**Exercise prompt**
Recast the part of the material running from its start through the line containing "13: (623, 168)" as a JSON list of strings, one string per line with blank lines left out.

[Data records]
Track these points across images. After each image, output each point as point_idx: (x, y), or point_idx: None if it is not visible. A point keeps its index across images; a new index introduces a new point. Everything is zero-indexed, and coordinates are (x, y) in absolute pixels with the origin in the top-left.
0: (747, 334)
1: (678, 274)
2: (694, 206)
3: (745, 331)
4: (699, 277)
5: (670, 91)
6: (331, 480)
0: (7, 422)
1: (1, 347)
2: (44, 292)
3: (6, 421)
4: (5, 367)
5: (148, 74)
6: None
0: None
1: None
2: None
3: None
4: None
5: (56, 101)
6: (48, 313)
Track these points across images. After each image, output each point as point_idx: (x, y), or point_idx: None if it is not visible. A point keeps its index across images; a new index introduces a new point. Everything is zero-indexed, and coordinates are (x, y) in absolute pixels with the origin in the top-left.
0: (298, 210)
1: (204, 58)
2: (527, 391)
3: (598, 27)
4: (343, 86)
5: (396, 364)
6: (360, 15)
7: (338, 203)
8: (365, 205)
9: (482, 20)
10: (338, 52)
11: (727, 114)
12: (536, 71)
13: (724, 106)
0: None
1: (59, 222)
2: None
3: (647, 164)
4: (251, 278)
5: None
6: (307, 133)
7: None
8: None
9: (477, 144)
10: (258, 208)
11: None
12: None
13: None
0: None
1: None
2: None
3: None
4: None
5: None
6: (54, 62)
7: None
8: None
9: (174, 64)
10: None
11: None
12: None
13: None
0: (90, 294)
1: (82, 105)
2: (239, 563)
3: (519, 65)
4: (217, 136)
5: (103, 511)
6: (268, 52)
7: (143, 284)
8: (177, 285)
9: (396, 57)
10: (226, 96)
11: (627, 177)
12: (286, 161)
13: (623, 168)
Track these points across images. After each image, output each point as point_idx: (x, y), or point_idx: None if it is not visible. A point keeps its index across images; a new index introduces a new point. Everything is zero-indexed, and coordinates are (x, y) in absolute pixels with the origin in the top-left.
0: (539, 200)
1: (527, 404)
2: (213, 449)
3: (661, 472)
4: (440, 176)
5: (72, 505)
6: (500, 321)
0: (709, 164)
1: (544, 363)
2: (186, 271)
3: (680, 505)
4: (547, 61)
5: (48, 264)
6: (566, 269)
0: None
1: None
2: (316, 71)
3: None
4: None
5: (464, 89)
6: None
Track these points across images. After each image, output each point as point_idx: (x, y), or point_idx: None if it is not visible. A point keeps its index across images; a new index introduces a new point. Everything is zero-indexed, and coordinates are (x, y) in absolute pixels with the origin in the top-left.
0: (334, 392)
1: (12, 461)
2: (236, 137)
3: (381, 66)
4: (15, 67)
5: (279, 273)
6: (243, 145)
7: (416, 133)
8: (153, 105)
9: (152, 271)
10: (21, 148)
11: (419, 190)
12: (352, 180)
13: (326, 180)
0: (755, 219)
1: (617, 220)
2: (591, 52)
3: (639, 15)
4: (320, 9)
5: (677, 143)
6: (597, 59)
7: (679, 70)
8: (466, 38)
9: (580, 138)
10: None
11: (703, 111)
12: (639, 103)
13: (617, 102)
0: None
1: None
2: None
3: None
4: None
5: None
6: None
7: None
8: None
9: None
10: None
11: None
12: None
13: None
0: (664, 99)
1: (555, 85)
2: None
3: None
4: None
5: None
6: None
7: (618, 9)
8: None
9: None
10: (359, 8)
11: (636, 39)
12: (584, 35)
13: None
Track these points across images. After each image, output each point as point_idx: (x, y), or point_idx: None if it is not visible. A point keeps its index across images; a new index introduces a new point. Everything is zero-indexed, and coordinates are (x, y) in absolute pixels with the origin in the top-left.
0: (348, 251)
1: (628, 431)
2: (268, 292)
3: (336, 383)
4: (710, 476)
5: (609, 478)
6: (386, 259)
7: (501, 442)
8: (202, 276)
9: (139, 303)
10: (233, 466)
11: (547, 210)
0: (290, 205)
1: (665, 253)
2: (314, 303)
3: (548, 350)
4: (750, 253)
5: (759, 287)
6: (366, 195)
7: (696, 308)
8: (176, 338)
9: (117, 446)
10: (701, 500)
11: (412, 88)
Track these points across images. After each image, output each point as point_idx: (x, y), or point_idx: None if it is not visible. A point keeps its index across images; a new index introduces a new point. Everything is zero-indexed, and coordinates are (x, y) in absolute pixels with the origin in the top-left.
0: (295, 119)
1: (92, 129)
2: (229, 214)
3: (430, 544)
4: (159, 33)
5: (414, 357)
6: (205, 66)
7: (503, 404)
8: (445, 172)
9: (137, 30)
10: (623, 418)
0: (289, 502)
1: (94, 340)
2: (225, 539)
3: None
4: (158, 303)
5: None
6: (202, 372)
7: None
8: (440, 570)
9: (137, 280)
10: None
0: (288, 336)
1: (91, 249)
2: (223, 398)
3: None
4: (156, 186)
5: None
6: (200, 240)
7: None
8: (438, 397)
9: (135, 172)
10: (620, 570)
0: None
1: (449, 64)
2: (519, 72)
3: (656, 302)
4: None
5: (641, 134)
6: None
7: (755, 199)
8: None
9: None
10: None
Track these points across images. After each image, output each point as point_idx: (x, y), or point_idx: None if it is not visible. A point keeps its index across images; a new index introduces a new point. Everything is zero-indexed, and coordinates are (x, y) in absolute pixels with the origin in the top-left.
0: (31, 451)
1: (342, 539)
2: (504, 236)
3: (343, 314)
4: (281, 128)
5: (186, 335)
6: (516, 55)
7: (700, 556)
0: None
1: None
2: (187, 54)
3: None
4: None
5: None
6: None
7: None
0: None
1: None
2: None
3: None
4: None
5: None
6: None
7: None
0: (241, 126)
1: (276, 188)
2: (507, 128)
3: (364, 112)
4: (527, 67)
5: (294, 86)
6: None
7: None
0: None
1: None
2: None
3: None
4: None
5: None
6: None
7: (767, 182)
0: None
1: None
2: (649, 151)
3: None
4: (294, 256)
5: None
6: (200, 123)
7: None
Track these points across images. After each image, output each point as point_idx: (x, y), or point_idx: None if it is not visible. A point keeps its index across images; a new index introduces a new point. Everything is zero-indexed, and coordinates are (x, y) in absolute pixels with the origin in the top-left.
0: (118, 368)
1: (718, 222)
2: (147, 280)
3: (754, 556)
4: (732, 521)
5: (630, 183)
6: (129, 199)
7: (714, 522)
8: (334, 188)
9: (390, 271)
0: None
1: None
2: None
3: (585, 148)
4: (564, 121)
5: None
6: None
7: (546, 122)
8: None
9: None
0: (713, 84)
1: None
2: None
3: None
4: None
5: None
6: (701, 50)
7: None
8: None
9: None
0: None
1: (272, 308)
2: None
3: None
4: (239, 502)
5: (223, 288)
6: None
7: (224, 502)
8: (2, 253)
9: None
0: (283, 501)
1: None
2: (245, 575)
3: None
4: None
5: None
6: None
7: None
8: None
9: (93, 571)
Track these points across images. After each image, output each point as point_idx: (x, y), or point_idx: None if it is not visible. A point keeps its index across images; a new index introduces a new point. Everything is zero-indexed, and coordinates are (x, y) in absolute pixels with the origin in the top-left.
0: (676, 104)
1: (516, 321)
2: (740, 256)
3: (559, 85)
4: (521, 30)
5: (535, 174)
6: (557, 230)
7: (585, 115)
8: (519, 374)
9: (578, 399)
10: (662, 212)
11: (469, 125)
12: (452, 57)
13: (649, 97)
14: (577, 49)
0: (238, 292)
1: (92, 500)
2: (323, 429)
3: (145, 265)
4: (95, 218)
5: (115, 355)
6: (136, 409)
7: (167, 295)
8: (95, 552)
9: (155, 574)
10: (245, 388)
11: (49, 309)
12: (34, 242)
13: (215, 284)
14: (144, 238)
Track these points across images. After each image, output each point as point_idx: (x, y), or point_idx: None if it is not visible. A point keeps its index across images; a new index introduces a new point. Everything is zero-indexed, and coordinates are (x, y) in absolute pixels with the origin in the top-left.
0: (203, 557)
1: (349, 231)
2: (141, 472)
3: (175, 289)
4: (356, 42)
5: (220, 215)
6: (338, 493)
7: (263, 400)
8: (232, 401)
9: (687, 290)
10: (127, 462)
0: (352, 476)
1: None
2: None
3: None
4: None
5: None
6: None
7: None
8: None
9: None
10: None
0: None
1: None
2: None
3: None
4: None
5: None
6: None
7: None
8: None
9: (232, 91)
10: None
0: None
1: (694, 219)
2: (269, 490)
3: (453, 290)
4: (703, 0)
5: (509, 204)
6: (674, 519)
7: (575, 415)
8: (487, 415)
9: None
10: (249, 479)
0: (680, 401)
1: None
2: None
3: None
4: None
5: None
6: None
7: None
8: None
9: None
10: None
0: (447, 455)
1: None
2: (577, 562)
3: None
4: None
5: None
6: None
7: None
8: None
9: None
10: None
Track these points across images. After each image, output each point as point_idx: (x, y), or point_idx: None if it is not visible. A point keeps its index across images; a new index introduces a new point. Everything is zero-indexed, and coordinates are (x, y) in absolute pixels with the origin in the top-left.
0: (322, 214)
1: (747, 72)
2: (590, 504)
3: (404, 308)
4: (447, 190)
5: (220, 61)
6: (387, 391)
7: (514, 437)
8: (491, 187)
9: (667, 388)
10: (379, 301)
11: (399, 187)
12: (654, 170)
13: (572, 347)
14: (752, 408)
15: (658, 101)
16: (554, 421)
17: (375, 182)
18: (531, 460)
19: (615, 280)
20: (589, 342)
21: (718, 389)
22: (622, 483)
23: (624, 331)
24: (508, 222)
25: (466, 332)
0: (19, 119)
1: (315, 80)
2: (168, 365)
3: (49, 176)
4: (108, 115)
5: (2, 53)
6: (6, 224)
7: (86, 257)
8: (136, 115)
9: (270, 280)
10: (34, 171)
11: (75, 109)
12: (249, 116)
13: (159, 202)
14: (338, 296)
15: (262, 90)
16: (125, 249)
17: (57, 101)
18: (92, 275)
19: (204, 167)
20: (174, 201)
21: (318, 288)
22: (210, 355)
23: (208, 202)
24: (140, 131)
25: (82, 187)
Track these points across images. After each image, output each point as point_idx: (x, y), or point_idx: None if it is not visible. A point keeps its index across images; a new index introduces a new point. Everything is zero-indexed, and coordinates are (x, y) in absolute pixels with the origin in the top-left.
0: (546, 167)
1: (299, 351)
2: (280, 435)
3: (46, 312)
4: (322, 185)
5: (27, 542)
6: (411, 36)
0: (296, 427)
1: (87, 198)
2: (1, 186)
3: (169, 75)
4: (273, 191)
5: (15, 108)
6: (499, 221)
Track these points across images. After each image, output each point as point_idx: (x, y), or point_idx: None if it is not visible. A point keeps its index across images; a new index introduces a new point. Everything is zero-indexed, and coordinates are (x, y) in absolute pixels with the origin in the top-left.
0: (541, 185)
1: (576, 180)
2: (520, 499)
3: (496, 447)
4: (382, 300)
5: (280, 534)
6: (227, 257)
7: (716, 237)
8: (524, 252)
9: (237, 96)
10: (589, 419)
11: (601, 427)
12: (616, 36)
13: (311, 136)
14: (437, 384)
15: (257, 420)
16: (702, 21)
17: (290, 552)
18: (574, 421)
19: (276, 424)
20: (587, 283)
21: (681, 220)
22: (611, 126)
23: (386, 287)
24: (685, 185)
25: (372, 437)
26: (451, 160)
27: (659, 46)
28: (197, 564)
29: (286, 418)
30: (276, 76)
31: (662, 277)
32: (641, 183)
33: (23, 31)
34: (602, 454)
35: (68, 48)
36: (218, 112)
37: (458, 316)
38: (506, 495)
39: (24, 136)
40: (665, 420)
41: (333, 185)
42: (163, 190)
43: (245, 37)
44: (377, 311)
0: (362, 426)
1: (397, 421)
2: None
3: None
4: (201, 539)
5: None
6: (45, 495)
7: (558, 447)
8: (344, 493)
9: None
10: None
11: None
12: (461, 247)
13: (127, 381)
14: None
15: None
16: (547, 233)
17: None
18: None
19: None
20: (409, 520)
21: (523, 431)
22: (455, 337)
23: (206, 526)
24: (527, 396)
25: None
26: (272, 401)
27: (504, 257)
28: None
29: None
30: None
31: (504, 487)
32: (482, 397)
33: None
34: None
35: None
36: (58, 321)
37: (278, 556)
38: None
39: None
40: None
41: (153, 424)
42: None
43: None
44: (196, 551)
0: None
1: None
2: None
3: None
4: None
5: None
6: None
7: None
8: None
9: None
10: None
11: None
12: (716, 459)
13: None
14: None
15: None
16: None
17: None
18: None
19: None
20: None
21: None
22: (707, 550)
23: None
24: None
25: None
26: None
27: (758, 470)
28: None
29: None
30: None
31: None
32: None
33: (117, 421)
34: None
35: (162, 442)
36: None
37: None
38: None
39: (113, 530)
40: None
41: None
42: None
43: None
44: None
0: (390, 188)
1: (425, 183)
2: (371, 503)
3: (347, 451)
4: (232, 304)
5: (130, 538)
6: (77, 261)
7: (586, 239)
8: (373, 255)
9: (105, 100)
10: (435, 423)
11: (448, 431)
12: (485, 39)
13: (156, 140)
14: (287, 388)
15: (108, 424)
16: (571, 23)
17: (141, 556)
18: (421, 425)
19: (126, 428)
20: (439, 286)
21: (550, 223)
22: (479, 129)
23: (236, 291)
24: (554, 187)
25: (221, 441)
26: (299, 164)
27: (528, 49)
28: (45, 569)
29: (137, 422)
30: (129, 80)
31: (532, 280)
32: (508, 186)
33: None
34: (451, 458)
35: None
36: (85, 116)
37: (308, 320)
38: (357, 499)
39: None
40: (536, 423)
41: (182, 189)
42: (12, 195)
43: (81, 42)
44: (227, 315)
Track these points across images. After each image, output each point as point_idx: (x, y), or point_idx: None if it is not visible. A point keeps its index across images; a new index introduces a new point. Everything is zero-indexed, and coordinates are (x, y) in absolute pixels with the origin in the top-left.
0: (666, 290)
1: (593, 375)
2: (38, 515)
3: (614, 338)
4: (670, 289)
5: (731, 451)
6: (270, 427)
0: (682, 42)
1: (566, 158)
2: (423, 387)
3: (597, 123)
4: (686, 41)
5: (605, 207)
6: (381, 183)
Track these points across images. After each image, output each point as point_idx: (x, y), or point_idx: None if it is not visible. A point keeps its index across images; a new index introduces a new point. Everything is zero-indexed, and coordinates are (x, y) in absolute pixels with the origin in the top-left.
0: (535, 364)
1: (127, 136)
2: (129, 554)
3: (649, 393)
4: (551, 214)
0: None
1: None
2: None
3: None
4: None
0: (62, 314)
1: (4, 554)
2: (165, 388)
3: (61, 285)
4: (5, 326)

**Solution**
[
  "Track these points across images. After each image, output each point as point_idx: (x, y), or point_idx: None if it is not visible. A point keeps its index across images; a new index introduces a new point. Everything is zero-indexed, and coordinates are (x, y) in absolute pixels with the origin in the top-left.",
  "0: (747, 334)",
  "1: (678, 274)",
  "2: (694, 206)",
  "3: (745, 331)",
  "4: (699, 277)",
  "5: (670, 91)",
  "6: (331, 480)",
  "0: (7, 422)",
  "1: (1, 347)",
  "2: (44, 292)",
  "3: (6, 421)",
  "4: (5, 367)",
  "5: (148, 74)",
  "6: None",
  "0: None",
  "1: None",
  "2: None",
  "3: None",
  "4: None",
  "5: (56, 101)",
  "6: (48, 313)",
  "Track these points across images. After each image, output each point as point_idx: (x, y), or point_idx: None if it is not visible. A point keeps its index across images; a new index introduces a new point. Everything is zero-indexed, and coordinates are (x, y) in absolute pixels with the origin in the top-left.",
  "0: (298, 210)",
  "1: (204, 58)",
  "2: (527, 391)",
  "3: (598, 27)",
  "4: (343, 86)",
  "5: (396, 364)",
  "6: (360, 15)",
  "7: (338, 203)",
  "8: (365, 205)",
  "9: (482, 20)",
  "10: (338, 52)",
  "11: (727, 114)",
  "12: (536, 71)",
  "13: (724, 106)",
  "0: None",
  "1: (59, 222)",
  "2: None",
  "3: (647, 164)",
  "4: (251, 278)",
  "5: None",
  "6: (307, 133)",
  "7: None",
  "8: None",
  "9: (477, 144)",
  "10: (258, 208)",
  "11: None",
  "12: None",
  "13: None",
  "0: None",
  "1: None",
  "2: None",
  "3: None",
  "4: None",
  "5: None",
  "6: (54, 62)",
  "7: None",
  "8: None",
  "9: (174, 64)",
  "10: None",
  "11: None",
  "12: None",
  "13: None",
  "0: (90, 294)",
  "1: (82, 105)",
  "2: (239, 563)",
  "3: (519, 65)",
  "4: (217, 136)",
  "5: (103, 511)",
  "6: (268, 52)",
  "7: (143, 284)",
  "8: (177, 285)",
  "9: (396, 57)",
  "10: (226, 96)",
  "11: (627, 177)",
  "12: (286, 161)",
  "13: (623, 168)"
]